Heidelberger Krug
Je commençais à ne plus aimer Berlin. J’étais revenu pour vivre l’épreuve d’un manque. Tout ce que j’avais projeté d’y faire m’indifférait. J’attendais la fin du séjour avec résignation.
J’avais retrouvé Wolfgang Krolow et j’avais réussi à partager ce moment fort, à ne pas le garde pour moi seul, comme un petit garçon capricieux. Mais il manquait encore quelques éléments à ce puzzle.
L’Heidelberger Krug était fermé depuis quelque temps. C’était le plus ancien et le dernier café de la Chamissoplatz à ne pas avoir changé de nom. C’est là que je me rendais tous les soirs d’avril 1988 ainsi qu’en face au Dada, devenu une boutique bobo pour femmes enceintes, pour découvrir l’alcool et les facilités qu’il m’apportait dans la compréhension de l’allemand…
L’ultime soir de ce séjour, je me rendis une dernière fois sur la Chamissoplatz pour saluer Wolfgang.
C’était aussi la soirée de réouverture de l’Heidelberger Krug. Je suis passé devant sans entendre l’animation ni voir la lumière qui en sortaient. Wolfgang n’était pas chez lui et de vagues connaissances me suggérèrent d’aller voir au Krug. En redescendant la place, la clameur et la luminosité émanant du café augmentaient fortement, je ne comprenais pas comment j’avais pu passer à côté sans me rendre compte de rien…
Il y avait là tous les anciens de la Chamissoplatz des années 80 – 90. Il me fallut balayer deux fois la salle pour voir Jean-Claude Jokisch comme si j’avais su que je devais le retrouver lui aussi, ce soir-là, dans ce bar où nous étions rencontrés la première fois.
Ça faisait 17 ans que nous ne nous étions pas vus.
Il avait apporté 4 caisses de bières pour mon mariage. Philippe, un français d’Arcueil, installé à Berlin depuis 1987, se joignit à nous. La parole passait de l’un à l’autre, nous avions des années d’amitié et de récits à rattraper.
Jean-Claude, comme l’avait fait Wolfgang dans les rues du quartier, me présentait à tous ceux qui passaient à proximité de notre table, ne pouvant garder pour lui seul la joie de nos retrouvailles. Par politesse, la personne interpellée me gratifiait parfois d’un sourire, Jean-Claude ajoutait « La dernière fois qu’il est venu, c’était il y a 20 ans !” Je sentais, dans le regard de l’autre, comme une certaine condescendance ou une réserve me signifiant que, malgré tout, je n’étais pas d’ici.

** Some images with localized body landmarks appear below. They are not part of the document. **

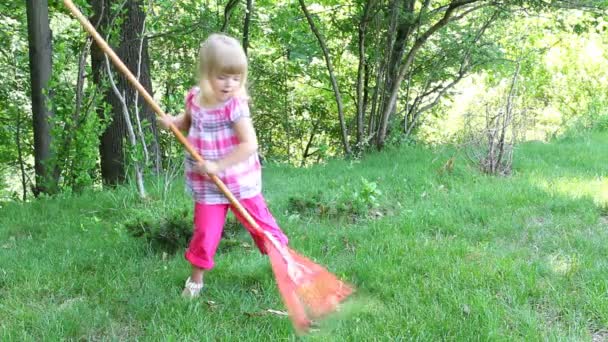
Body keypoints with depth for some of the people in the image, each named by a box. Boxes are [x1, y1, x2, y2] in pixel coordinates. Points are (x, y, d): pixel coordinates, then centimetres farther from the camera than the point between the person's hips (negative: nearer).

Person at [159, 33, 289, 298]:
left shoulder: (235, 105, -18)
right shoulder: (194, 98, -2)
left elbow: (249, 144, -24)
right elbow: (188, 122, 20)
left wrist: (218, 165, -25)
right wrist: (173, 122, -3)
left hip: (240, 183, -3)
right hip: (207, 186, 3)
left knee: (261, 224, 10)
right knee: (205, 234, 4)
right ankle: (196, 278, 25)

Et puis, dans un infime clignement d’œil, elle se demandait ce qu’elle avait fait pendant ces 20 dernières années.
Elle n’avait peut-être pas quitté la ville mais avait-elle été fidèle à elle-même pendant toutes ce temps ? Alors pendant ce mince instant, nous avions un point commun, nous avions tous les deux beaucoup voyagé, beaucoup changé, beaucoup perdu, beaucoup aimé… Et le temps de la soirée, nous nous retrouvions tous, sereins dans ce même bar.
Désormais je pouvais quitter Berlin car je savais que j’y reviendrais, que le lien n’était pas rompu et que tant qu’il existerait je pouvais continuer à collecter les histoires des autres pour pouvoir ensuite les raconter à chacun.